Start of Material for the task
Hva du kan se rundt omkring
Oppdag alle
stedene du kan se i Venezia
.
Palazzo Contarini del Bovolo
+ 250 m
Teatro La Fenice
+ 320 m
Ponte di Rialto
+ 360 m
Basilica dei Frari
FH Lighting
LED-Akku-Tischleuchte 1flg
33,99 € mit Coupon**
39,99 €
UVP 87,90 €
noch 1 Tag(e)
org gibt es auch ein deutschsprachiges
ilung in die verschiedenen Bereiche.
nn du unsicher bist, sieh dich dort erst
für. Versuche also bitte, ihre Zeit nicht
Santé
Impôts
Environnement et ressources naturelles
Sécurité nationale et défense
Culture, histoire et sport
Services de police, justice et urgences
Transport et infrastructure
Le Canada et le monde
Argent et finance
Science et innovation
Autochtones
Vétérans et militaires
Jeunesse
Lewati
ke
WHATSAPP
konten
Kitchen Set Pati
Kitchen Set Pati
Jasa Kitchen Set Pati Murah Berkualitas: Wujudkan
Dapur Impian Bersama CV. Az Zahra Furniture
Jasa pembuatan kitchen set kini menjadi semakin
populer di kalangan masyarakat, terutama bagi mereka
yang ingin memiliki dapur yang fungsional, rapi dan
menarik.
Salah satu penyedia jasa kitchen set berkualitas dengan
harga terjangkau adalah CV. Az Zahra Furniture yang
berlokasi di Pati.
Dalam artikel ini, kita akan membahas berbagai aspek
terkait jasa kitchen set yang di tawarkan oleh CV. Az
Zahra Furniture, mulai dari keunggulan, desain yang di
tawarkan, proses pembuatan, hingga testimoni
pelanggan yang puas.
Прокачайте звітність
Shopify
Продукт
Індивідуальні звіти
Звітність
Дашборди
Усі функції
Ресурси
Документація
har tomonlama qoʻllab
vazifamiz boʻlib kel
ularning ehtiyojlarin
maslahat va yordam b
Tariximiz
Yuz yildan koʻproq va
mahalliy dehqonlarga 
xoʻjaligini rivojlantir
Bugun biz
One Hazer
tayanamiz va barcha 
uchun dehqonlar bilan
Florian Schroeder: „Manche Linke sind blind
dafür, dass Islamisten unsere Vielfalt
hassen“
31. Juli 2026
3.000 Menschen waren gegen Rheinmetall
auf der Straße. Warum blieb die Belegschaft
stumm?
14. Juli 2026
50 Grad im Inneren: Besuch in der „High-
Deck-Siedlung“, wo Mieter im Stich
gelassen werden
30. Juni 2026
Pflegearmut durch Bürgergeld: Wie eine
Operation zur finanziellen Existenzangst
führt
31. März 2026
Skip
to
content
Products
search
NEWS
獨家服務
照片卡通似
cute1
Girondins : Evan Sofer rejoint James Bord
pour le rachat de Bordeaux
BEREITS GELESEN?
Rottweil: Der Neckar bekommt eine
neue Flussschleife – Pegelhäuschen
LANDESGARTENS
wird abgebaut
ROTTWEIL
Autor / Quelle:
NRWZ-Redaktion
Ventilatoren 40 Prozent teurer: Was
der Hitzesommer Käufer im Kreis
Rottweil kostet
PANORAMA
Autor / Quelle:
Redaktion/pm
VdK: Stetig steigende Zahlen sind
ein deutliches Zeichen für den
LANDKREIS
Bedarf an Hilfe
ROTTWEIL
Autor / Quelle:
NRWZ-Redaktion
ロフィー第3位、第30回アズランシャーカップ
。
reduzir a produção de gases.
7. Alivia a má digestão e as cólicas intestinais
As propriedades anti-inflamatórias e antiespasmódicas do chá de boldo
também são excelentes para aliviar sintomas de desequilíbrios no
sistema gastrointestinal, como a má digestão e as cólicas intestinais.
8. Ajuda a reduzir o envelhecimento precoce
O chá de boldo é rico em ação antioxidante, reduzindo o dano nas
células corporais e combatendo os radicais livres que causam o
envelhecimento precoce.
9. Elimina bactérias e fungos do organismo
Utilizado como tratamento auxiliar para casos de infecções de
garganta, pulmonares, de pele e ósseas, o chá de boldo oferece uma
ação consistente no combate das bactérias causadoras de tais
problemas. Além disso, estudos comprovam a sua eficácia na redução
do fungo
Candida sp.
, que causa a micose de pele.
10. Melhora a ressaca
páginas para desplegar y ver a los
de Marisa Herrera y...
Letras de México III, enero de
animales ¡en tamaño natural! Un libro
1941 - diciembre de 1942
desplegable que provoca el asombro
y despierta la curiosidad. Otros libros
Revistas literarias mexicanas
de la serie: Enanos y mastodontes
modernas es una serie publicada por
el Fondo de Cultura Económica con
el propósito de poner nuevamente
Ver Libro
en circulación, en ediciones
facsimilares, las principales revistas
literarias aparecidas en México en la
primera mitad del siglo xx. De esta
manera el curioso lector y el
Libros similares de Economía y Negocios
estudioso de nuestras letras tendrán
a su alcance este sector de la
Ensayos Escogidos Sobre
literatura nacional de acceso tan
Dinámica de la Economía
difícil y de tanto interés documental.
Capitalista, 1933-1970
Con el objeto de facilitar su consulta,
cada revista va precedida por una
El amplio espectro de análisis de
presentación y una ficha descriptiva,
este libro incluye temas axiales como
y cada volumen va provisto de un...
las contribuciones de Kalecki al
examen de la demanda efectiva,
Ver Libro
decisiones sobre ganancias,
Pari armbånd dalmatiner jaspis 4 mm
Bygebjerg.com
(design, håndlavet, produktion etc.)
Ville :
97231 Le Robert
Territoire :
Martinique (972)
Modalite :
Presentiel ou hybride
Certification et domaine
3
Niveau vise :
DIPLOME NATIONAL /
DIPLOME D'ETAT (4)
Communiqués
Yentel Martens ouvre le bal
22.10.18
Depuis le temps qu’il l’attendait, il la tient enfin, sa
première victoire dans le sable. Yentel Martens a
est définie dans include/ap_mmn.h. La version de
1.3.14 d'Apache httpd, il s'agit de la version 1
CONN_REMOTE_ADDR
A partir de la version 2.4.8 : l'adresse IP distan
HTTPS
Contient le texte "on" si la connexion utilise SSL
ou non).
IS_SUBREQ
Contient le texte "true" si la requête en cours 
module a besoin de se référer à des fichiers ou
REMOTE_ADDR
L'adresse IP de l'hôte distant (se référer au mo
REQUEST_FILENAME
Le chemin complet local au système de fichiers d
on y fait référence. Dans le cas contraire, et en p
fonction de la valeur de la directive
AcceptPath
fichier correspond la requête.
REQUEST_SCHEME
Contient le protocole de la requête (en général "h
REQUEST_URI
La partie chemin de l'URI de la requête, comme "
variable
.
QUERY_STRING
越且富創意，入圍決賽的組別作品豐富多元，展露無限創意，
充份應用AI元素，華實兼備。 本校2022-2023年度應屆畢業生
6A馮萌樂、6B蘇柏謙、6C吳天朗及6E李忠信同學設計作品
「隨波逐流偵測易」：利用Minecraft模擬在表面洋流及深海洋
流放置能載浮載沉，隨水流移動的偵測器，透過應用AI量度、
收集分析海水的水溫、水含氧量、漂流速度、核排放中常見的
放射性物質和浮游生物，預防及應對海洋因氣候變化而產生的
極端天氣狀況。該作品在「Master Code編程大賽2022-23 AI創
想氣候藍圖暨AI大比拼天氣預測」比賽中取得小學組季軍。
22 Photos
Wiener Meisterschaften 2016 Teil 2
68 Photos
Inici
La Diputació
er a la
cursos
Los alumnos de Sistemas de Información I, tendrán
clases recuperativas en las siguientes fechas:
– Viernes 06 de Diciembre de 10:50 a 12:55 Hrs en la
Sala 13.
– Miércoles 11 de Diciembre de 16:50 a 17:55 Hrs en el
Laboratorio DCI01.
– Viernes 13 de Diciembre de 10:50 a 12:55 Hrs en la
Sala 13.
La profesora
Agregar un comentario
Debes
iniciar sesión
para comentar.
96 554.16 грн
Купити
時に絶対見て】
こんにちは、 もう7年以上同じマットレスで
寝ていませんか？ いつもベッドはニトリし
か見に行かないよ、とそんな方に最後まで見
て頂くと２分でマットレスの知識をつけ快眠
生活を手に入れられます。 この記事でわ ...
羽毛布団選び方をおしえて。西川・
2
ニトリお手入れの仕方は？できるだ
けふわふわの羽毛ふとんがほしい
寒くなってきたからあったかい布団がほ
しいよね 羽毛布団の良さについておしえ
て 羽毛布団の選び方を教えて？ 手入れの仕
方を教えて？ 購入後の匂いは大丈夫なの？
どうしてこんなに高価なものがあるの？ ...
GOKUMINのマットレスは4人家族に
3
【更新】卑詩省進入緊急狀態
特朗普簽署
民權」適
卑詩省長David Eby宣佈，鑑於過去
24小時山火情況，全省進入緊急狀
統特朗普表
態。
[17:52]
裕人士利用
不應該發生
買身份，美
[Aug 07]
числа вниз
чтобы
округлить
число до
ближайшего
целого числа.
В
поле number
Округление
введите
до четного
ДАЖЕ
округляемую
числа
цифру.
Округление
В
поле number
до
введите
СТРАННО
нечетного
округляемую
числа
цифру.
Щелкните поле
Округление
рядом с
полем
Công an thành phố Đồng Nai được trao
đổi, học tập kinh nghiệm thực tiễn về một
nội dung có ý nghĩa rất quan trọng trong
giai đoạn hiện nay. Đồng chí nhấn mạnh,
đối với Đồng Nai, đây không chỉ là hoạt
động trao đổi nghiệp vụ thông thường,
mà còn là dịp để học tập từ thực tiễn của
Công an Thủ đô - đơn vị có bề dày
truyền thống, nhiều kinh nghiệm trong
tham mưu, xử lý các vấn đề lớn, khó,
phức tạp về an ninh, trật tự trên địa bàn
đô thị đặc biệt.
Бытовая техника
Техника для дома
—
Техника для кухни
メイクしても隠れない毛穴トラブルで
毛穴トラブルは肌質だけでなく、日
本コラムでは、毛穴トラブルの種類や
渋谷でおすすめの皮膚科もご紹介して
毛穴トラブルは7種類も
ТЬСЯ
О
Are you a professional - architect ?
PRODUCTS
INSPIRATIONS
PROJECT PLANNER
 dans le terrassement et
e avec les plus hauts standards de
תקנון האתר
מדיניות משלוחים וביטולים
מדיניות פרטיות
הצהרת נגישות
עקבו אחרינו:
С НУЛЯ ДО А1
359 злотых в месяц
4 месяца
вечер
End of Material for the task
**Task description:** Change "Venezia" to "Venice" in the material above, from its start through the line containing "harga terjangkau adalah", and reproduce those lines with nothing else altered.

**Task result:**
Hva du kan se rundt omkring
Oppdag alle
stedene du kan se i Venice
.
Palazzo Contarini del Bovolo
+ 250 m
Teatro La Fenice
+ 320 m
Ponte di Rialto
+ 360 m
Basilica dei Frari
FH Lighting
LED-Akku-Tischleuchte 1flg
33,99 € mit Coupon**
39,99 €
UVP 87,90 €
noch 1 Tag(e)
org gibt es auch ein deutschsprachiges
ilung in die verschiedenen Bereiche.
nn du unsicher bist, sieh dich dort erst
für. Versuche also bitte, ihre Zeit nicht
Santé
Impôts
Environnement et ressources naturelles
Sécurité nationale et défense
Culture, histoire et sport
Services de police, justice et urgences
Transport et infrastructure
Le Canada et le monde
Argent et finance
Science et innovation
Autochtones
Vétérans et militaires
Jeunesse
Lewati
ke
WHATSAPP
konten
Kitchen Set Pati
Kitchen Set Pati
Jasa Kitchen Set Pati Murah Berkualitas: Wujudkan
Dapur Impian Bersama CV. Az Zahra Furniture
Jasa pembuatan kitchen set kini menjadi semakin
populer di kalangan masyarakat, terutama bagi mereka
yang ingin memiliki dapur yang fungsional, rapi dan
menarik.
Salah satu penyedia jasa kitchen set berkualitas dengan
harga terjangkau adalah CV. Az Zahra Furniture yang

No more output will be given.